### Esercizio proposto A
Ricopia fedelmente il passo del testo sul caro carburanti che va da "2. Non utilizzare" fino a "cosi di gestione." compreso.

### Estratto della fonte
Secondo le rilevazioni della Staffetta Quotidiana solo il gasolio in modalità self costa ormai meno di 2 euro al litro, soglia avvicinata anche dal metano, un combustibile non solo più sostenibile, ma anche più economico. Il solo Gpl resta ancora abbordabile, a meno di 0,9 euro al litro. Un anno fa, contabilizza l’Unione Nazionale Consumatori, le verde costava 1,55 euro al litro, il diesel 1,421: per un pieno servono oggi in media oltre 20 euro in più. Un salasso tra i 484 e i 490 euro su base annua. L’UNS chiede una riduzione delle accise di 30 cent al litro per andare incontro alle famiglie, 10 in più di quanto non avesse sollecitato finora, prima dell’invasione russa dell’Ucraina. La speculazione resta una parte del problema, ma per ovviare all’aumento dei costi per il rifornimento gli automobilisti possono fare ricorso ad alcuni semplici accorgimenti. Ecco un decalogo.

1. Non fare rifornimento in autostrada. Per effetto della royalties che le società devono versare ai gestori della rete i carburanti sono tra uno e due decimi più cari.

2. Non utilizzare l’auto da soli. Almeno temporaneamente è preferibile evitare l’abitudine di viaggiare senza qualcun altro a bordo. La condivisione è un sistema semplice per spalmare i cosi di gestione.

### Esercizio proposto B
Ripeti senza modifiche le righe delle registrazioni dalla riga che contiene "brown line: rotated 60", inclusa, fino all'ultima riga delle registrazioni, e riporta solo queste. Lascia fuori dalla risposta le righe delle immagini.

### Registrazioni dei dati
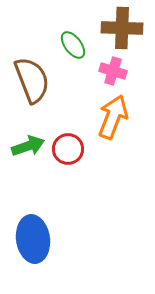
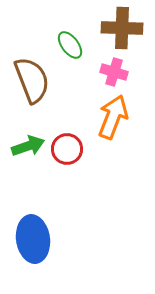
green ellipse: moved 3 px left
pink cross: moved 1 px right, 1 px down
red circle: moved 1 px left
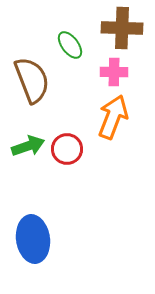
pink cross: rotated 16 degrees counterclockwise
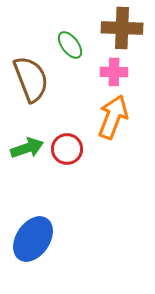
brown semicircle: moved 1 px left, 1 px up
green arrow: moved 1 px left, 2 px down
blue ellipse: rotated 42 degrees clockwise
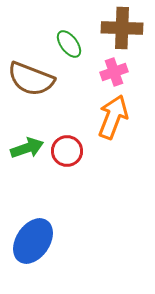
green ellipse: moved 1 px left, 1 px up
pink cross: rotated 20 degrees counterclockwise
brown semicircle: rotated 132 degrees clockwise
red circle: moved 2 px down
blue ellipse: moved 2 px down
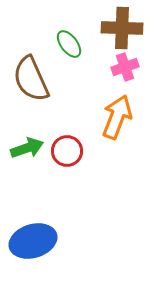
pink cross: moved 11 px right, 5 px up
brown semicircle: rotated 45 degrees clockwise
orange arrow: moved 4 px right
blue ellipse: rotated 39 degrees clockwise
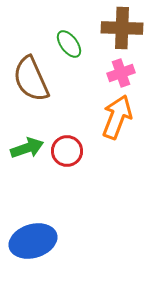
pink cross: moved 4 px left, 6 px down
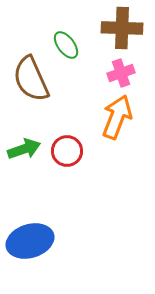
green ellipse: moved 3 px left, 1 px down
green arrow: moved 3 px left, 1 px down
blue ellipse: moved 3 px left
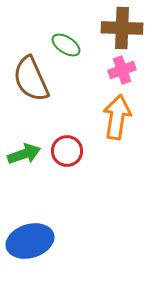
green ellipse: rotated 20 degrees counterclockwise
pink cross: moved 1 px right, 3 px up
orange arrow: rotated 12 degrees counterclockwise
green arrow: moved 5 px down
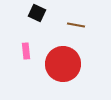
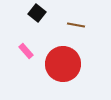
black square: rotated 12 degrees clockwise
pink rectangle: rotated 35 degrees counterclockwise
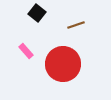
brown line: rotated 30 degrees counterclockwise
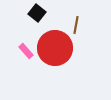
brown line: rotated 60 degrees counterclockwise
red circle: moved 8 px left, 16 px up
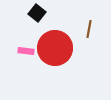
brown line: moved 13 px right, 4 px down
pink rectangle: rotated 42 degrees counterclockwise
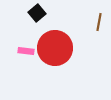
black square: rotated 12 degrees clockwise
brown line: moved 10 px right, 7 px up
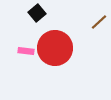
brown line: rotated 36 degrees clockwise
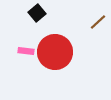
brown line: moved 1 px left
red circle: moved 4 px down
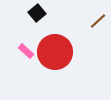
brown line: moved 1 px up
pink rectangle: rotated 35 degrees clockwise
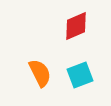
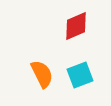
orange semicircle: moved 2 px right, 1 px down
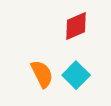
cyan square: moved 4 px left; rotated 24 degrees counterclockwise
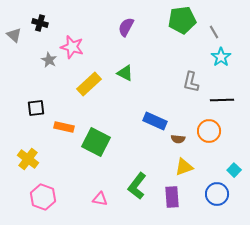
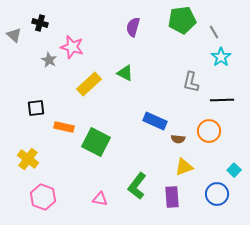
purple semicircle: moved 7 px right; rotated 12 degrees counterclockwise
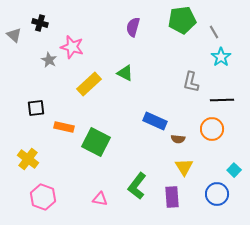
orange circle: moved 3 px right, 2 px up
yellow triangle: rotated 42 degrees counterclockwise
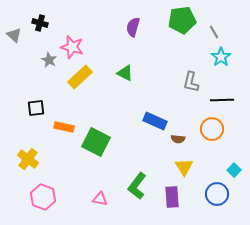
yellow rectangle: moved 9 px left, 7 px up
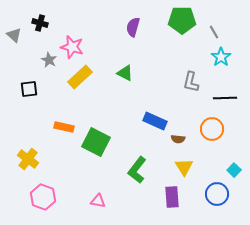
green pentagon: rotated 8 degrees clockwise
black line: moved 3 px right, 2 px up
black square: moved 7 px left, 19 px up
green L-shape: moved 16 px up
pink triangle: moved 2 px left, 2 px down
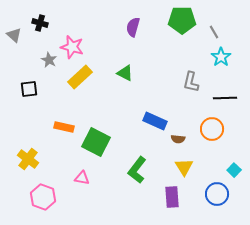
pink triangle: moved 16 px left, 23 px up
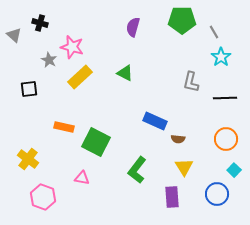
orange circle: moved 14 px right, 10 px down
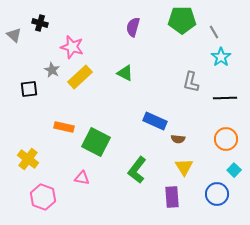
gray star: moved 3 px right, 10 px down
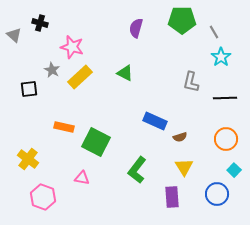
purple semicircle: moved 3 px right, 1 px down
brown semicircle: moved 2 px right, 2 px up; rotated 24 degrees counterclockwise
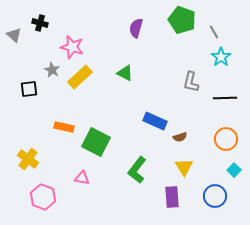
green pentagon: rotated 20 degrees clockwise
blue circle: moved 2 px left, 2 px down
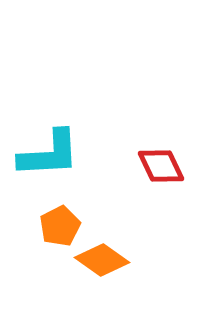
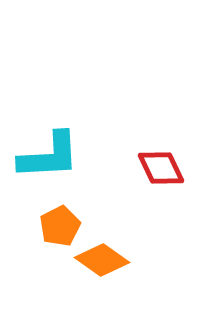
cyan L-shape: moved 2 px down
red diamond: moved 2 px down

### Risposta finale A
2. Non utilizzare l’auto da soli. Almeno temporaneamente è preferibile evitare l’abitudine di viaggiare senza qualcun altro a bordo. La condivisione è un sistema semplice per spalmare i cosi di gestione.

### Risposta finale B
brown line: rotated 60 degrees counterclockwise
red circle: moved 8 px left, 16 px up
brown line: moved 13 px right, 4 px down
pink rectangle: rotated 42 degrees counterclockwise
black square: rotated 12 degrees clockwise
brown line: moved 10 px right, 7 px up
brown line: rotated 36 degrees clockwise
brown line: moved 1 px left
red circle: moved 4 px down
brown line: moved 1 px up
pink rectangle: rotated 35 degrees clockwise
orange semicircle: moved 2 px right, 1 px down
cyan square: moved 4 px left; rotated 24 degrees counterclockwise
purple semicircle: moved 7 px right; rotated 12 degrees counterclockwise
orange circle: moved 3 px right, 2 px up
yellow triangle: rotated 42 degrees counterclockwise
yellow rectangle: moved 9 px left, 7 px up
green pentagon: rotated 8 degrees clockwise
black line: moved 3 px right, 2 px up
black square: moved 7 px left, 19 px up
green L-shape: moved 16 px up
pink triangle: moved 2 px left, 2 px down
pink triangle: moved 16 px left, 23 px up
orange circle: moved 14 px right, 10 px down
gray star: moved 3 px right, 10 px down
purple semicircle: moved 3 px right, 1 px down
brown semicircle: moved 2 px right, 2 px up; rotated 24 degrees counterclockwise
green pentagon: rotated 20 degrees clockwise
blue circle: moved 2 px left, 2 px down
cyan L-shape: moved 2 px down
red diamond: moved 2 px down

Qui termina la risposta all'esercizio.